Look at what others in your field with comparable experience and credentials are charging, close your eyes and do a gut check, and go with your own best judgment.

Great advice! Thank you, Phyllis!

wlyonsatl
Community Member

Upwork's various algorithms - the opaque JSS, wildly optimistic "recommended" pay rates on new job proposals, etc. - are very useful for improving what you're already doing.

 

The only choice a freelancer has is to run their own business here in a way that makes the most money for her (within Upwork's rules, of course). Pay rates are very important, but you will always be flying blind and should test different rates from time to time to find your sweet spot.

 

If you're staying as busy on Upwork as you want to be at pay rates you think are well-matched with your area of specialty, Upwork does nothing to hep you improve on that other than the single most important thing from Upwork's perspective - bringing in a constand flow of new projects.

 

You might try raising your rates on new proposals a bit during times you're very busy - and not needing to win a lot of new projects - to see if you still get a sufficient rate of success on your proposals.

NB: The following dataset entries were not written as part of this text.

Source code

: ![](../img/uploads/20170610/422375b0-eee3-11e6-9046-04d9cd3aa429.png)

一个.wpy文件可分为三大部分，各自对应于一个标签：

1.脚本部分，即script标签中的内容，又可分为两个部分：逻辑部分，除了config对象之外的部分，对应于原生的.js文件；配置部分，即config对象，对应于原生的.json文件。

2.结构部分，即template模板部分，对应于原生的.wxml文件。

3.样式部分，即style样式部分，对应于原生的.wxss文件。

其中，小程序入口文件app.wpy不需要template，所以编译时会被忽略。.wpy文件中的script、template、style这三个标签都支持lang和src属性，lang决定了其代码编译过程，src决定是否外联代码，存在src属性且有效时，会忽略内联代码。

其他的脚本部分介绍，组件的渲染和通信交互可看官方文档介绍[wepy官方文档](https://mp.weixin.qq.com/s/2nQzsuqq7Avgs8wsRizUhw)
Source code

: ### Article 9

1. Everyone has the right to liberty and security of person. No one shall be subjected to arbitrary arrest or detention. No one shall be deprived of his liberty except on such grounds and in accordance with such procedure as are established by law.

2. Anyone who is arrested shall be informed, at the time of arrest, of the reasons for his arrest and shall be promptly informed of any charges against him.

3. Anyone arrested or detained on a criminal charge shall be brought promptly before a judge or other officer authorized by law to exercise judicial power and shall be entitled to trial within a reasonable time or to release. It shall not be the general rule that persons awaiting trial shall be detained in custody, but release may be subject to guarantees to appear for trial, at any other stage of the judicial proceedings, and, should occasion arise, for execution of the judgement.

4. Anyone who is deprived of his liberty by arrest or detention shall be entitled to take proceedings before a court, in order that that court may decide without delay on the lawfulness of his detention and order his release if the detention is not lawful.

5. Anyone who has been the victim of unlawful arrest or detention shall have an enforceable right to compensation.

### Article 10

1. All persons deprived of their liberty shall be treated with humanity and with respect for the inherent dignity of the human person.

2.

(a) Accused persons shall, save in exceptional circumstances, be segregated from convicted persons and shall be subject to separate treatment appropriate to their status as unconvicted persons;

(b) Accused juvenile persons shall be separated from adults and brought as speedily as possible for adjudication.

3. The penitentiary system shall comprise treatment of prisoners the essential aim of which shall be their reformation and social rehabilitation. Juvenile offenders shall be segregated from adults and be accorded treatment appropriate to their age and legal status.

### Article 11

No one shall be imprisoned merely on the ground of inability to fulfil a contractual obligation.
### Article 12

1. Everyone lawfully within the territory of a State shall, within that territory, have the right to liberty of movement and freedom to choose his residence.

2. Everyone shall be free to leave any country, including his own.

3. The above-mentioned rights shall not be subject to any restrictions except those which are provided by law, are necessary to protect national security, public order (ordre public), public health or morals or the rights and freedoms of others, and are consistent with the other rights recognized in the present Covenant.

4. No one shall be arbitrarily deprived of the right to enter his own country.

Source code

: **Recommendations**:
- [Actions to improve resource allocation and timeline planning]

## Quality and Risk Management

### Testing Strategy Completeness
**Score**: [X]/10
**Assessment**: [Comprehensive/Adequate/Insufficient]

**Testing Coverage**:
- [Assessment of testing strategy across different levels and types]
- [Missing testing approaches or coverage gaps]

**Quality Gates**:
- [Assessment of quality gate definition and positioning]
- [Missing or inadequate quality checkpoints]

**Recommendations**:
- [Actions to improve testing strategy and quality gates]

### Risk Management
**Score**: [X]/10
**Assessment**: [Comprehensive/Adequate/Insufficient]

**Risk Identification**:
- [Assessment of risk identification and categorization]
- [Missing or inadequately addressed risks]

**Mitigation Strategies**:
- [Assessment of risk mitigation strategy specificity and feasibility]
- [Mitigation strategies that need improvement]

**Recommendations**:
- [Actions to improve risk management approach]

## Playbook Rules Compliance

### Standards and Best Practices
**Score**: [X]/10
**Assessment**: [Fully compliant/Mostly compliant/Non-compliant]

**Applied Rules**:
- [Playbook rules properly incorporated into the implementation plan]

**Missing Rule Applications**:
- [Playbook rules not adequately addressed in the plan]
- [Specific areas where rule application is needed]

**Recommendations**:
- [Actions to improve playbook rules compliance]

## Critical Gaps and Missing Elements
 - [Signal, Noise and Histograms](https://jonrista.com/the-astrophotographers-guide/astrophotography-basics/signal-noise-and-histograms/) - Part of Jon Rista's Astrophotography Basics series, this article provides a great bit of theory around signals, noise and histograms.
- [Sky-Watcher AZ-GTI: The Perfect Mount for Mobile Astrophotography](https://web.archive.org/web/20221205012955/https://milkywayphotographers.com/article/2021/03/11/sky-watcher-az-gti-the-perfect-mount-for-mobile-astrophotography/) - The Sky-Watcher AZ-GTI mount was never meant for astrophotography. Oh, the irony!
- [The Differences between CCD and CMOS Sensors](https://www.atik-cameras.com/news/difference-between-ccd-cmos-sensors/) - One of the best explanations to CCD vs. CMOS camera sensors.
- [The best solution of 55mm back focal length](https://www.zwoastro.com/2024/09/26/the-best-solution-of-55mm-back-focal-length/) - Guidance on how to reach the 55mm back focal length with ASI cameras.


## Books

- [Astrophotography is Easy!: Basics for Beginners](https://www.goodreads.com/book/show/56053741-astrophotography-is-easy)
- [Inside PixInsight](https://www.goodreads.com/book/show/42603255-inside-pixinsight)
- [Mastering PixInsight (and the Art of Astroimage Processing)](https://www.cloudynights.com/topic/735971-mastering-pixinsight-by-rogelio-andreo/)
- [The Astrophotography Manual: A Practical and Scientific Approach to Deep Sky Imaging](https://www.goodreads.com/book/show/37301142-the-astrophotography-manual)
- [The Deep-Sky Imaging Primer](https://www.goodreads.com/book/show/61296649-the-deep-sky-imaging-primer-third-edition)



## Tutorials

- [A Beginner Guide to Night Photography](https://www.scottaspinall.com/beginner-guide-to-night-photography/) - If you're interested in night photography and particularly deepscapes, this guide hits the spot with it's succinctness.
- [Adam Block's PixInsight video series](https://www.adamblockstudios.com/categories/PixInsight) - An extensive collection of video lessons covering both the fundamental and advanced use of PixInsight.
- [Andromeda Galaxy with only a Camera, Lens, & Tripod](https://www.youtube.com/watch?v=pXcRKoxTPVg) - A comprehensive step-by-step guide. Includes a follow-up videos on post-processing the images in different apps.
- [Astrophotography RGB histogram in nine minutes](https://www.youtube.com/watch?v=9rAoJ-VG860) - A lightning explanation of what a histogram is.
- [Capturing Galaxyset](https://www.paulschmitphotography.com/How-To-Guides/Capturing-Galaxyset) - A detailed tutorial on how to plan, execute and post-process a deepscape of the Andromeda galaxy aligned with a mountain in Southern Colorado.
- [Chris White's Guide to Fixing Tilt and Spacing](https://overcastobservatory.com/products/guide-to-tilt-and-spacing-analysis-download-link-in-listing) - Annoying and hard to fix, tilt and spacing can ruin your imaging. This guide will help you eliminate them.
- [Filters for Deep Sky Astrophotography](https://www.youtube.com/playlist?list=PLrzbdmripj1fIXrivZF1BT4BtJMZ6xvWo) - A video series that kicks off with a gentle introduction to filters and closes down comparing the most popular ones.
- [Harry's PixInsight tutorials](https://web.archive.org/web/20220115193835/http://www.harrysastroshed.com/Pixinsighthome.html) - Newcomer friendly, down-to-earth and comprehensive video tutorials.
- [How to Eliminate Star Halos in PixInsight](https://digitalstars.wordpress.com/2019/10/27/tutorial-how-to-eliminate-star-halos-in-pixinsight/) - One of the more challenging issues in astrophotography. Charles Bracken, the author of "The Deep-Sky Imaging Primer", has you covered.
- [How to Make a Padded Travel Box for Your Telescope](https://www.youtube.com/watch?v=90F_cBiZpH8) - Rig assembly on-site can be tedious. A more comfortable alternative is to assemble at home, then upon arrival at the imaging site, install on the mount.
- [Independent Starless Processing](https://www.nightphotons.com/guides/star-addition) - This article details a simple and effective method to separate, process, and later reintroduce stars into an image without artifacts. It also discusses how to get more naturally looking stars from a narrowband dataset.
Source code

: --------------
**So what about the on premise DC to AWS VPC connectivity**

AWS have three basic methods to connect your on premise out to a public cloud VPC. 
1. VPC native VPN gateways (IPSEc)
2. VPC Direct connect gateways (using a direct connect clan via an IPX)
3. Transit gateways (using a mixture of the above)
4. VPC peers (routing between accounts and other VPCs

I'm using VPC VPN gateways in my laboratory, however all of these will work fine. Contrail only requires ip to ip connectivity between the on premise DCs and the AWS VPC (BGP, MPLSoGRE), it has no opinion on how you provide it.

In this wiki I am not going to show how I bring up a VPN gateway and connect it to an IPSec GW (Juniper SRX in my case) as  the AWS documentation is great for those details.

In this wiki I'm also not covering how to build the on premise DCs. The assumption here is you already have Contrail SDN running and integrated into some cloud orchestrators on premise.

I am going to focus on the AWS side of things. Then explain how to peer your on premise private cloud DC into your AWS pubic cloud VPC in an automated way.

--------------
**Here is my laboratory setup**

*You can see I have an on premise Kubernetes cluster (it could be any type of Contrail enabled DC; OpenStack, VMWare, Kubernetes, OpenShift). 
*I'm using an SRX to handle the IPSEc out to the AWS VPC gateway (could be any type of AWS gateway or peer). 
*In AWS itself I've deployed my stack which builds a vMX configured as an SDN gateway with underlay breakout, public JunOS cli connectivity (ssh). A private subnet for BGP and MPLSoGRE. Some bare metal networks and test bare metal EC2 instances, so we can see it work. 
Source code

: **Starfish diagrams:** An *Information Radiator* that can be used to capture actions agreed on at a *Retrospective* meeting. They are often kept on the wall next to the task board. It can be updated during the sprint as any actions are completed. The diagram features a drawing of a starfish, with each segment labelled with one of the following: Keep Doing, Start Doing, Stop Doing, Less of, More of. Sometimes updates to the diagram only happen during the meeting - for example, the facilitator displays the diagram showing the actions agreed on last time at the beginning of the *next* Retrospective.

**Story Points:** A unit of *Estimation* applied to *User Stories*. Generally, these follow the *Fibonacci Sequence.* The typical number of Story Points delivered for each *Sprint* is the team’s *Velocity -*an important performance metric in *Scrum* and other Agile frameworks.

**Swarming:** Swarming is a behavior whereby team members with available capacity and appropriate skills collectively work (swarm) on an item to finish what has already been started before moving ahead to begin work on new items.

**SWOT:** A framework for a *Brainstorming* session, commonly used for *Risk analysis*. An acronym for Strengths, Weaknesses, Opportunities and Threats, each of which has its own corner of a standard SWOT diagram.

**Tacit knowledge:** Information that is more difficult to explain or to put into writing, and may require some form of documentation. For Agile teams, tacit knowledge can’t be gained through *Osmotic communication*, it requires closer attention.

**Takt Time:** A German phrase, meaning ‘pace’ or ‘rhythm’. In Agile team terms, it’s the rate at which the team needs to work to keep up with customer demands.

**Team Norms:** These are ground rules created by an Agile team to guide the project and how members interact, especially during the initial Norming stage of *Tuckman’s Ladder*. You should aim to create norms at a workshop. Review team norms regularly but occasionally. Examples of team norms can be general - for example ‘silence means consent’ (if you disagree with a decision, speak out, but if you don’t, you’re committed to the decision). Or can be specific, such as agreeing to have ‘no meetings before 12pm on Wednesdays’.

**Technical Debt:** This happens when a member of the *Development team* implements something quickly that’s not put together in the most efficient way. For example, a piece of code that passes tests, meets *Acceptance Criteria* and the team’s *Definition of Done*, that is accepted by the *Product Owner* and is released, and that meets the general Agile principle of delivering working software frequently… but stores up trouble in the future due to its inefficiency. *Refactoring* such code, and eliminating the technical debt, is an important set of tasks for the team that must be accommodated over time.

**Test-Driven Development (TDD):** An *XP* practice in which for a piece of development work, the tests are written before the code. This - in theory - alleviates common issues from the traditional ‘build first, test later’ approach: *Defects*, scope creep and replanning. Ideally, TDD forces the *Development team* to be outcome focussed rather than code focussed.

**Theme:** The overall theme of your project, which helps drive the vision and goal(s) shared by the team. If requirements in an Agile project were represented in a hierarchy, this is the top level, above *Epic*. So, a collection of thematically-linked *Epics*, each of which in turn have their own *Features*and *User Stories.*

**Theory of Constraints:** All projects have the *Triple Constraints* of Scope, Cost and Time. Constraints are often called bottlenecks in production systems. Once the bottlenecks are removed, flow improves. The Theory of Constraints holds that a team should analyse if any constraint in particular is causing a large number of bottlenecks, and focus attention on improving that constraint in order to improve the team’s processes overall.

If you do, keep your rates at that higher level for future proposals.

 

How useful it would be if Upwork included information Elance used to provide - the pricing proposed by all freelancers on a given project, including the winning bid. I think that is particularly helpful for new freelancers.

The first sentence in my previous post was not intended to be sarcastic, though that works.

 

What I should have written was, "Upwork's various algorithms - the opaque JSS, wildly optimistic "recommended" pay rates on new job proposals, etc. - are NOT very useful for improving what you're already doing.

Thank you, Will! I'm aware that it's algorithm-based, but one never knows how reliable a given algorithm is. Another difficulty is that new potential clients see your exact rate on previous projects. I have actually experienced potential clients saying, "Can't you do it for the same rate as this other job?" 

 

I will follow your and Phyllis' advice and go with my gut while testing the waters. Thank you!


Carole S wrote:

Thank you, Will! I'm aware that it's algorithm-based, but one never knows how reliable a given algorithm is. Another difficulty is that new potential clients see your exact rate on previous projects. I have actually experienced potential clients saying, "Can't you do it for the same rate as this other job?" 

 

I will follow your and Phyllis' advice and go with my gut while testing the waters. Thank you!


That's an inappropriate, unprofessional question and the appropriate, non-negotiable answer is, "No." Depending on the type of work, the project scope, and the quality of the client apart from that faux pas, you might choose to offer them an option to reduce the budget by limiting the scope somehow. But be careful about that, because chances are good they will wind up trying to get you to do the original scope or even more, at the lesser price. And they'll genuinely feel justified in doing that, so there will be no reasoning with them in the end. So, I guess the bottom line is, that question is a yellow flag. If you say no and they continue to press, then it's a red flag.